Prosiga el texto sobre el tren playero y la consulta del presidente del Consejo de Participación Ciudadana desde su última oración.

== Texto de la página ==

------

Hay que esperar que la línea imaginaria por la que correrá el tren playero tenga una estación de llegada concreta y que no conduzca a la galaxia gaseosa que se dirige la consulta lanzada al aire por el presidente del Consejo de Participación Ciudadana y Control Social. Debe ser el aire de los tiempos, relajado, sin presiones, con fiestas de Guayaquil y sin el aguacero franciscano de Quito, que lleva a que las dos personas con mayores responsabilidades en el país se tomen las cosas con una liviandad que hasta llega a ser envidiable. Sin estudios previos, sin una nota escrita que recoja los números básicos de costos, pasajeros y pasajes, en el un caso, y el resumen de un estudio de expertos con las diversas alternativas, en el otro caso, ambos presidentes lanzaron sus respectivas propuestas para que sea la opinión pública la encargada de desentrañar los misterios que encierran.

------

== Datos mostrados ==

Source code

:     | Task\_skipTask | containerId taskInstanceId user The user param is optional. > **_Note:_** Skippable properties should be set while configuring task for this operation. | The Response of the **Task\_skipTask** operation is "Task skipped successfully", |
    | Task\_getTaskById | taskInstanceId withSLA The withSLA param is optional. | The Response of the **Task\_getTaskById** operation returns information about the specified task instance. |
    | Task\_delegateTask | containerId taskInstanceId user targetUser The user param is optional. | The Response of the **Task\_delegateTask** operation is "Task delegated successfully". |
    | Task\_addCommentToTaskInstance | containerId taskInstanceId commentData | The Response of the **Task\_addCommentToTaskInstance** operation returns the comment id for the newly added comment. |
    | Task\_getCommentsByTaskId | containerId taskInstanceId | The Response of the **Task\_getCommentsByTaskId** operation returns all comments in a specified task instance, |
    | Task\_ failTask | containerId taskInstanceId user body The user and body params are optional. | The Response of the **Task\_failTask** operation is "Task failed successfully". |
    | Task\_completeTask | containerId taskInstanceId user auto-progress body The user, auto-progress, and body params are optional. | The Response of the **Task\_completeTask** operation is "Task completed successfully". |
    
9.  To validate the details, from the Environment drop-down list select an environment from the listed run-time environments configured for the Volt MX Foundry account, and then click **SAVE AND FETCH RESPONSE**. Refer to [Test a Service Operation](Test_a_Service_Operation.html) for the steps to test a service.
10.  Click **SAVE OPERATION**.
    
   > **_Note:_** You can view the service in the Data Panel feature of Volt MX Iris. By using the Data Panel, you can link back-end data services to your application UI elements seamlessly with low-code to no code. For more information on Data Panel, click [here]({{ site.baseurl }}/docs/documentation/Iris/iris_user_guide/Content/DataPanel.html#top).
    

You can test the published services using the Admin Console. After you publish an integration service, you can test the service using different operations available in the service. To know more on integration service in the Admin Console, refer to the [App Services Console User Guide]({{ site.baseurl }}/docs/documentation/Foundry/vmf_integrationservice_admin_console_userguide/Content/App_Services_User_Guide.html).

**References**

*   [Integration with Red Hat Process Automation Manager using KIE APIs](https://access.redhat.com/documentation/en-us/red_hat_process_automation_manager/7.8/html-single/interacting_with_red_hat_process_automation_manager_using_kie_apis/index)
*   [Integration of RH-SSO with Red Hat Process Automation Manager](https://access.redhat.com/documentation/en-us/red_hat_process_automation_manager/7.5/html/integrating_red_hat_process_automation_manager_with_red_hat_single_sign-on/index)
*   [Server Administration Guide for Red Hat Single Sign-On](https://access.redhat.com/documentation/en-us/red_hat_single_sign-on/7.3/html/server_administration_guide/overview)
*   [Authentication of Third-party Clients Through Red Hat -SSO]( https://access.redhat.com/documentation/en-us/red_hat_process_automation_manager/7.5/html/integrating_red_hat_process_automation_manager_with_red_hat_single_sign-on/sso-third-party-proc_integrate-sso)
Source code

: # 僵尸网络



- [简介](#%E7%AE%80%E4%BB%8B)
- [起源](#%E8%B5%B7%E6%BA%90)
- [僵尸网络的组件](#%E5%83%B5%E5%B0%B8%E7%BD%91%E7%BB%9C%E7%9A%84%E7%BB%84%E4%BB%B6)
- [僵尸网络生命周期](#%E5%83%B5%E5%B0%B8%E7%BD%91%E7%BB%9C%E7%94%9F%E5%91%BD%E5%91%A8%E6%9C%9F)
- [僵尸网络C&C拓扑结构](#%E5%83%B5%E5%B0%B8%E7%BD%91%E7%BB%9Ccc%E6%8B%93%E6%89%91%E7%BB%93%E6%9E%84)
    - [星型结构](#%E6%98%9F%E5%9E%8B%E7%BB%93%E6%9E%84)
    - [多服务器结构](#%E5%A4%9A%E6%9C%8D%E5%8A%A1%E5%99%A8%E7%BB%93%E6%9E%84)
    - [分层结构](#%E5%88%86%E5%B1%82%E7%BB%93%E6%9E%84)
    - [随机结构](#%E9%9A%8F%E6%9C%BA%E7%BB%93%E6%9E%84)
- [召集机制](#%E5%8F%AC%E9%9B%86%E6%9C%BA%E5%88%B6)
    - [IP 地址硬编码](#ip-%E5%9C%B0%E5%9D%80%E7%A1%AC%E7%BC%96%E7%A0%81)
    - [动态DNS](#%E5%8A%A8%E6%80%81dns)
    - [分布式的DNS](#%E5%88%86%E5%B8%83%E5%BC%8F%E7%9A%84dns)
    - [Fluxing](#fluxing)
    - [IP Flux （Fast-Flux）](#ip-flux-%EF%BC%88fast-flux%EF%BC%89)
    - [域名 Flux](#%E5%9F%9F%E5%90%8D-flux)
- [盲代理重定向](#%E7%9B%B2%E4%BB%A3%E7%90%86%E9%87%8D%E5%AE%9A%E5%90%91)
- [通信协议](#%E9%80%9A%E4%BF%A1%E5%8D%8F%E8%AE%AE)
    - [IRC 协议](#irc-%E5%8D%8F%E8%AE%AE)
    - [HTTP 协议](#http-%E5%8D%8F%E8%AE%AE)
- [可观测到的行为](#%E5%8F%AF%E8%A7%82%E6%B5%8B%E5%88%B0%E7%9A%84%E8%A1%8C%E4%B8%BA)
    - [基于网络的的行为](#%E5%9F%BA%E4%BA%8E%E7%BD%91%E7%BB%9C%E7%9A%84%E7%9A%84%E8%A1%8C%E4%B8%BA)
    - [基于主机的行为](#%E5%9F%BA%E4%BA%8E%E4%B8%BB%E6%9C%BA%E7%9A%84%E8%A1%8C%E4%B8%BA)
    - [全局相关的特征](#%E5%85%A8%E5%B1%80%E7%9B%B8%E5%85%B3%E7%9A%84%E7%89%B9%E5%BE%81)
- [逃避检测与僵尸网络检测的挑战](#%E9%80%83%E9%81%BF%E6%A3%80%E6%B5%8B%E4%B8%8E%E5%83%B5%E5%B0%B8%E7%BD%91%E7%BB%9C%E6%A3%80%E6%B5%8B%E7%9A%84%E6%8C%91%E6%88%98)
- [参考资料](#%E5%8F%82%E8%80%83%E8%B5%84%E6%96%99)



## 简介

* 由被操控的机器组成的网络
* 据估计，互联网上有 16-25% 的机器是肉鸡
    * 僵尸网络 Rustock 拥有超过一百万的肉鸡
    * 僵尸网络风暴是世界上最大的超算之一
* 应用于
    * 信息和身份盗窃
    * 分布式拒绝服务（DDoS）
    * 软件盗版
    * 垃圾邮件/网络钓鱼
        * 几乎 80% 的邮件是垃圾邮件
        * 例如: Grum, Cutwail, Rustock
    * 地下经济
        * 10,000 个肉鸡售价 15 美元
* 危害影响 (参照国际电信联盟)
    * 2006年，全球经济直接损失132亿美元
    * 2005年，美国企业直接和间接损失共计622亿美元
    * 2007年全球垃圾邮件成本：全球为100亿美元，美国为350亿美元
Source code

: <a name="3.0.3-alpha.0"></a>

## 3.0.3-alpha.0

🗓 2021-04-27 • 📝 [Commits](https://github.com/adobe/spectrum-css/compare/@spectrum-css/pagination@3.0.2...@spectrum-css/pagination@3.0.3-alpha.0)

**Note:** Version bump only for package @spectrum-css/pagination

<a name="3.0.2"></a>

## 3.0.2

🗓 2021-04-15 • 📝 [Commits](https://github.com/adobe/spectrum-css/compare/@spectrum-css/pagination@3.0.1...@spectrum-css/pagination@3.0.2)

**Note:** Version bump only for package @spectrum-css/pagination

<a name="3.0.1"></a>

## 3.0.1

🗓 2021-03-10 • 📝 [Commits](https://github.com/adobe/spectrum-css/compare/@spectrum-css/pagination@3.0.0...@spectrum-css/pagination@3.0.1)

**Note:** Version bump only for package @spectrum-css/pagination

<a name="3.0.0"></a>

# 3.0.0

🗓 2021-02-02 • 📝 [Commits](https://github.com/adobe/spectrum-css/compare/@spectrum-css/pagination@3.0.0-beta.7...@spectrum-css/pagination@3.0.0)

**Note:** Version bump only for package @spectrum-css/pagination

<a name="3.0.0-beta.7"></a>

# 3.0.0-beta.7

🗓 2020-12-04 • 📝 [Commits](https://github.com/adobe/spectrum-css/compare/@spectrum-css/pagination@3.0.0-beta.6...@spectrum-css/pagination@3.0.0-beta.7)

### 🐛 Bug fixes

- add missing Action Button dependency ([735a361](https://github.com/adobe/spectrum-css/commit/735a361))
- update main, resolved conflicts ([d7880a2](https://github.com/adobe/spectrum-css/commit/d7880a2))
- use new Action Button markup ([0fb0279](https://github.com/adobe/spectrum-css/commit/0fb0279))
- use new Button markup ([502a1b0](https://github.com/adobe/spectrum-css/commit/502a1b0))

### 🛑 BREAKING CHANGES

------

== Respuesta ==
Un tren siempre es atractivo, cautivador. Durante muchas décadas fue signo de progreso a nivel mundial y sigue siendo el mejor medio de transporte en la mayor parte de países europeos. En nuestro medio está asociado a la Revolución Liberal, por su aporte a la unidad nacional y, dramáticamente, por el viaje final del caudillo que lo impulsó. Nunca nos hemos preocupado demasiado por el costo que tuvo ni por el nebuloso manejo de los papeles de la deuda que sirvieron para su financiamiento. El romanticismo no se para en esas minucias. Ahora tampoco hay para qué entrar en debates asquerosamente materiales, como preguntarse si el recorrido por las playas y la unión entre dos puertos, que no necesitan unirse, sería prioritario frente al enlace entre las dos ciudades más pobladas del país, que sí necesitan complementarse. Ahí quedó la propuesta, que fue tasada en un millardo de dólares y veintiséis meses de trabajo en una rueda de prensa tan seria y responsable como aquella en que, a inicios del correato, un ministro de Gobierno anunció que se había capturado al hombre del maletín. Por sólidos rieles circulan los buenos deseos.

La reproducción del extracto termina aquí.